There are two reasons for that. The first is that my sample is, by definition, made up of slam winners. Those players won at least four second-week matches, no matter how they fared in the rest of their careers. In other words, it’s a non-random sample. But that doesn’t have any relevance to Osaka’s case.
The second, more applicable, reason that more than half of the players look like outperformers is that any pre-match player rating is a measure of the past.

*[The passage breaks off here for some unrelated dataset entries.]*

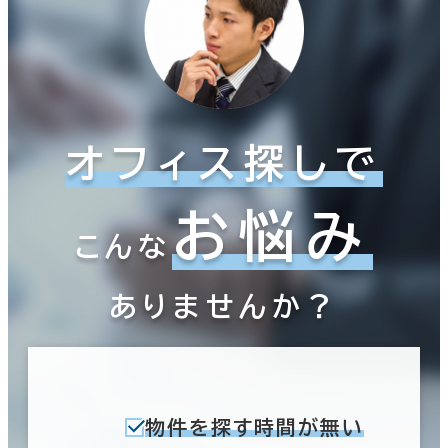
オフィス探しで
お悩み
こんな
ありませんか？
物件を探す時間が無い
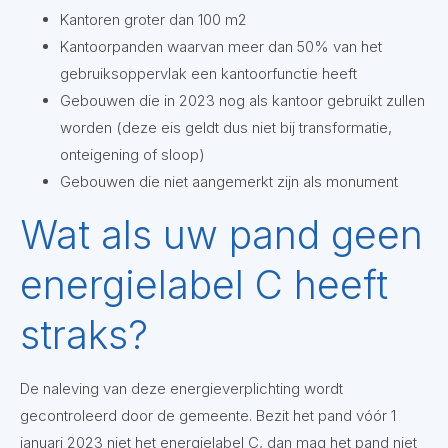
Kantoren groter dan 100 m2
Kantoorpanden waarvan meer dan 50% van het
gebruiksoppervlak een kantoorfunctie heeft
Gebouwen die in 2023 nog als kantoor gebruikt zullen
worden (deze eis geldt dus niet bij transformatie,
onteigening of sloop)
Gebouwen die niet aangemerkt zijn als monument
Wat als uw pand geen
energielabel C heeft
straks?
De naleving van deze energieverplichting wordt
gecontroleerd door de gemeente. Bezit het pand vóór 1
januari 2023 niet het energielabel C, dan mag het pand niet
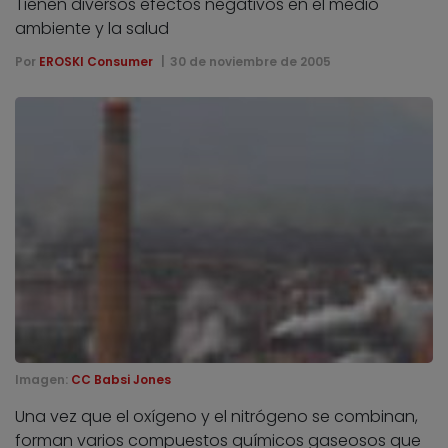
Tienen diversos efectos negativos en el medio
ambiente y la salud
Por
EROSKI Consumer
30 de noviembre de 2005
Imagen:
CC Babsi Jones
Una vez que el oxígeno y el nitrógeno se combinan,
forman varios compuestos químicos gaseosos que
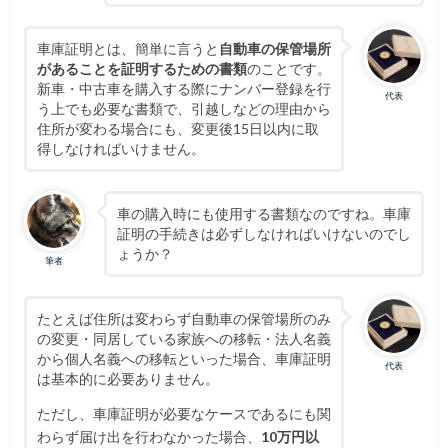
車庫証明とは、簡単に言うと
自動車の保管場所
があることを証明するための書類
のことです。
新車・中古車を購入する際にナンバー登録を行
代表
う上でも必要な書類で、引越しなどの理由から
住所が変わる場合にも、変更後15日以内に取
得しなければいけません。
車の購入時にも使用する書類なのですね。車庫
証明の手続きは必ずしなければいけないのでし
ょうか？
筆者
たとえば住所は変わらず自動車の保管場所のみ
の変更・同居している家族への移転・法人名義
から個人名義への移転といった場合、車庫証明
代表
は基本的に必要ありません。
ただし、車庫証明が必要なケースであるにも関
わらず届け出を行わなかった場合、
10万円以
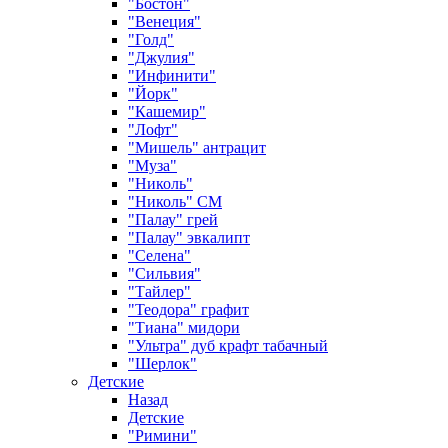
"Бостон"
"Венеция"
"Голд"
"Джулия"
"Инфинити"
"Йорк"
"Кашемир"
"Лофт"
"Мишель" антрацит
"Муза"
"Николь"
"Николь" СМ
"Палау" грей
"Палау" эвкалипт
"Селена"
"Сильвия"
"Тайлер"
"Теодора" графит
"Тиана" мидори
"Ультра" дуб крафт табачный
"Шерлок"
Детские
Назад
Детские
"Римини"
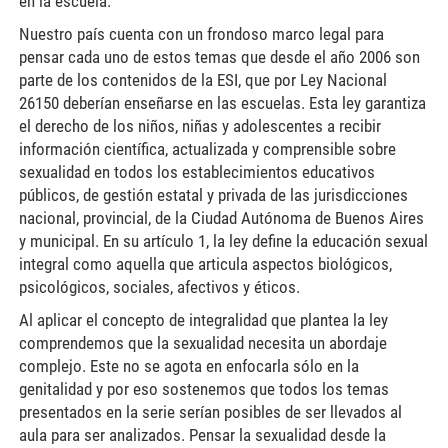
en la escuela.
Nuestro país cuenta con un frondoso marco legal para
pensar cada uno de estos temas que desde el año 2006 son
parte de los contenidos de la ESI, que por Ley Nacional
26150 deberían enseñarse en las escuelas. Esta ley garantiza
el derecho de los niños, niñas y adolescentes a recibir
información científica, actualizada y comprensible sobre
sexualidad en todos los establecimientos educativos
públicos, de gestión estatal y privada de las jurisdicciones
nacional, provincial, de la Ciudad Autónoma de Buenos Aires
y municipal. En su artículo 1, la ley define la educación sexual
integral como aquella que articula aspectos biológicos,
psicológicos, sociales, afectivos y éticos.
Al aplicar el concepto de integralidad que plantea la ley
comprendemos que la sexualidad necesita un abordaje
complejo. Este no se agota en enfocarla sólo en la
genitalidad y por eso sostenemos que todos los temas
presentados en la serie serían posibles de ser llevados al
aula para ser analizados. Pensar la sexualidad desde la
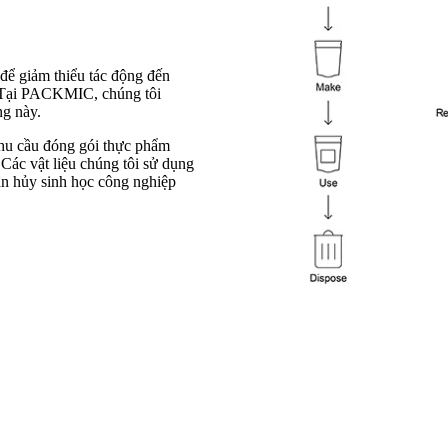
để giảm thiểu tác động đến
. Tại PACKMIC, chúng tôi
g này.
 nhu cầu đóng gói thực phẩm
Các vật liệu chúng tôi sử dụng
ân hủy sinh học công nghiệp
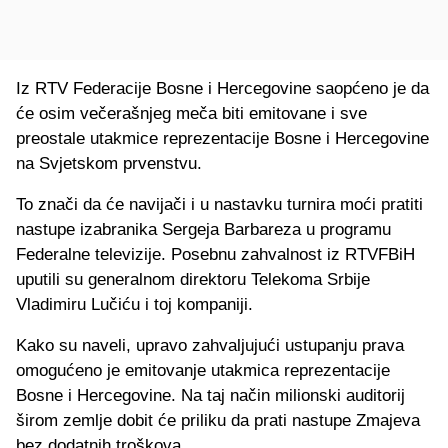
Iz RTV Federacije Bosne i Hercegovine saopćeno je da
će osim večerašnjeg meča biti emitovane i sve
preostale utakmice reprezentacije Bosne i Hercegovine
na Svjetskom prvenstvu.
To znači da će navijači i u nastavku turnira moći pratiti
nastupe izabranika Sergeja Barbareza u programu
Federalne televizije. Posebnu zahvalnost iz RTVFBiH
uputili su generalnom direktoru Telekoma Srbije
Vladimiru Lučiću i toj kompaniji.
Kako su naveli, upravo zahvaljujući ustupanju prava
omogućeno je emitovanje utakmica reprezentacije
Bosne i Hercegovine. Na taj način milionski auditorij
širom zemlje dobit će priliku da prati nastupe Zmajeva
bez dodatnih troškova.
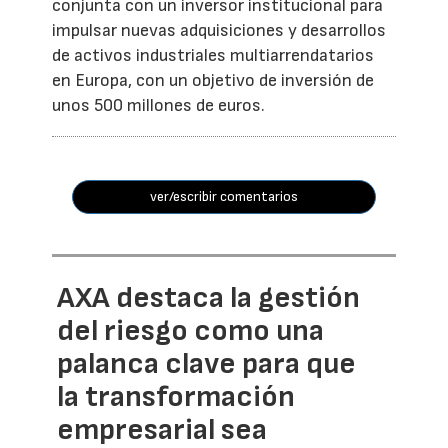
conjunta con un inversor institucional para
impulsar nuevas adquisiciones y desarrollos
de activos industriales multiarrendatarios
en Europa, con un objetivo de inversión de
unos 500 millones de euros.
ver/escribir comentarios
AXA destaca la gestión
del riesgo como una
palanca clave para que
la transformación
empresarial sea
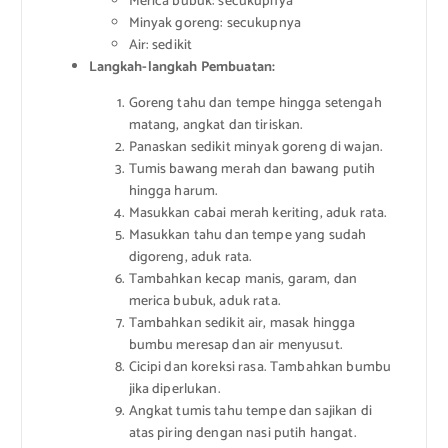
Merica bubuk: secukupnya
Minyak goreng: secukupnya
Air: sedikit
Langkah-langkah Pembuatan:
Goreng tahu dan tempe hingga setengah
matang, angkat dan tiriskan.
Panaskan sedikit minyak goreng di wajan.
Tumis bawang merah dan bawang putih
hingga harum.
Masukkan cabai merah keriting, aduk rata.
Masukkan tahu dan tempe yang sudah
digoreng, aduk rata.
Tambahkan kecap manis, garam, dan
merica bubuk, aduk rata.
Tambahkan sedikit air, masak hingga
bumbu meresap dan air menyusut.
Cicipi dan koreksi rasa. Tambahkan bumbu
jika diperlukan.
Angkat tumis tahu tempe dan sajikan di
atas piring dengan nasi putih hangat.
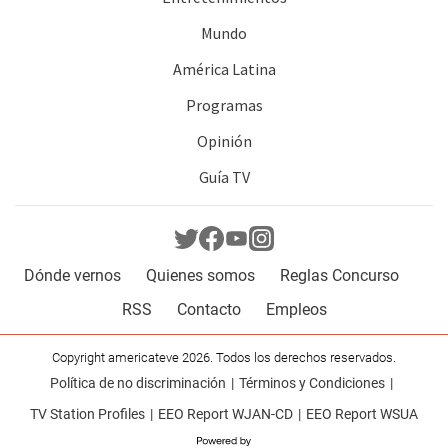
Mundo
América Latina
Programas
Opinión
Guía TV
Dónde vernos
Quienes somos
Reglas Concurso
RSS
Contacto
Empleos
Copyright americateve 2026. Todos los derechos reservados.
Política de no discriminación
Términos y Condiciones
TV Station Profiles
EEO Report WJAN-CD
EEO Report WSUA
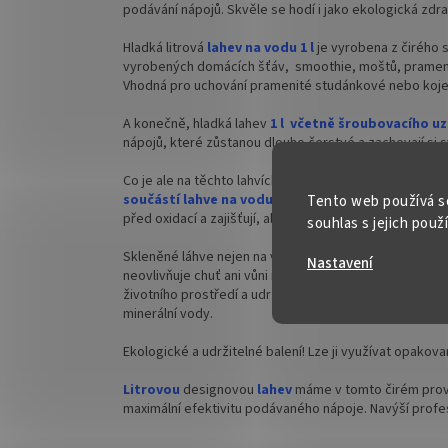
podávání nápojů. Skvěle se hodí i jako ekologická zdra
Hladká litrová
lahev na vodu 1 l
je vyrobena z čirého s
vyrobených domácích šťáv, smoothie, moštů, pramenit
Vhodná pro uchování pramenité studánkové nebo koj
A konečně, hladká lahev
1 l
včetně šroubovacího uz
nápojů, které zůstanou dlouho čerstvé a zachovají si s
Co je ale na těchto lahvích opravdu skvělé, je jejich
šr
součástí lahve na vodu
. Díky tomu jsou lahve snadn
Tento web používá s
před oxidací a zajišťují, aby se do skleněných nádob n
souhlas s jejich použ
Skleněné láhve nejen na vodu o plnícím objemu až 1050
Nastavení
neovlivňuje chuť ani vůni nápojů a lze jej opakovaně po
životního prostředí a udržitelnému balení potravin. 
minerální vody.
Ekologické a udržitelné balení! Lze ji využívat opakov
Litrovou
designovou
lahev
máme v tomto čirém prov
maximální efektivitu podávaného nápoje. Navýší profes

Elo isn’t as much of a lagging indicator as, say, official tour rankings, but by its nature, it can only consider past results.
Any player who ascends to the top of the game will, at some point, need to exceed expectations. (If you don’t exceed expectations, you end up with a tennis “career” like mine.) To go from mid-pack to slam winner, you’ll have at least one major where you defy the forecasts, as Osaka did in New York in 2018. Osaka was an extreme case, because she hadn’t done much outside of the slams. If, for instance, Sabalenka were to win the US Open this year, she has done so well elsewhere that it wouldn’t be the same kind of shock, but it would still be a bit of a surprise.

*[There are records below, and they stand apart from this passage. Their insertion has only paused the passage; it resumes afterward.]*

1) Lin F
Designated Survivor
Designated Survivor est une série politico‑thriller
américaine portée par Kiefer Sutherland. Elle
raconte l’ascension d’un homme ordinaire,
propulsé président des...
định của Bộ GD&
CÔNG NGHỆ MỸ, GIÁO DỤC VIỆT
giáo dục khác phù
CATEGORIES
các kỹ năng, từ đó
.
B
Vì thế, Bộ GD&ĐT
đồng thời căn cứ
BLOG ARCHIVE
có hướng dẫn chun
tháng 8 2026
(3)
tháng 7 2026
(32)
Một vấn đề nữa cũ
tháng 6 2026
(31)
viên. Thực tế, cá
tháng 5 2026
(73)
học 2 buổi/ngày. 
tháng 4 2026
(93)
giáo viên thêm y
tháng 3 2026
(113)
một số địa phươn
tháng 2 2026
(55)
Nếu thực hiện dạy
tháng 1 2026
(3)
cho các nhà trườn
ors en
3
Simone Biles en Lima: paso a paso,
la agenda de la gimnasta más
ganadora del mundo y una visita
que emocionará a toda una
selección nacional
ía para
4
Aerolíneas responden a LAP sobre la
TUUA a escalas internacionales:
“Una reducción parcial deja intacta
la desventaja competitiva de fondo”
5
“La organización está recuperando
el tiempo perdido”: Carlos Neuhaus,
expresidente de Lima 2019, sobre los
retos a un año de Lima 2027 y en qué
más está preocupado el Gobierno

In other words, almost every player to win a slam had at least one or two majors where they executed better than their previous results offered any reason to expect. That’s one reason why we find Sofia Kenin only two spots below Osaka on the list.
For Serena or Seles, the “rising star” effect doesn’t make much of a difference–those early tournaments are just a drop in the bucket of a long career. Yeah, it might mean they really only up their game by 110 Elo points instead of 130, but it doesn’t call their entire career’s worth of results into question. For Osaka or Kenin, the early results make up a big part of the sample, so this is something to consider.
It will be tougher to Osaka to outperform expectations as the expectations continue to rise. Much depends on whether she continues to struggle away from the big stages. If she continues to manage only one non-major title per year, she’ll keep her rating down and suppress those pre-match forecasts. (The predictions of major media pundits will be harder to keep under control.) Beating the forecasts isn’t necessarily something to aspire to–even though Serena does it, her usual level is so high that we barely notice. But if Osaka is going to alternate levels between world-class and merely very good, she could hardly do better than to bring out her best stuff when she does.
I’ll add that in order to counter the selection bias, what is usually done by data scientists, is splitting the data into training and test set. Then we can learn a model based on the train data (how many Elo points should be added based on past performance), and test its accuracy on the (by definition) unbiased test set.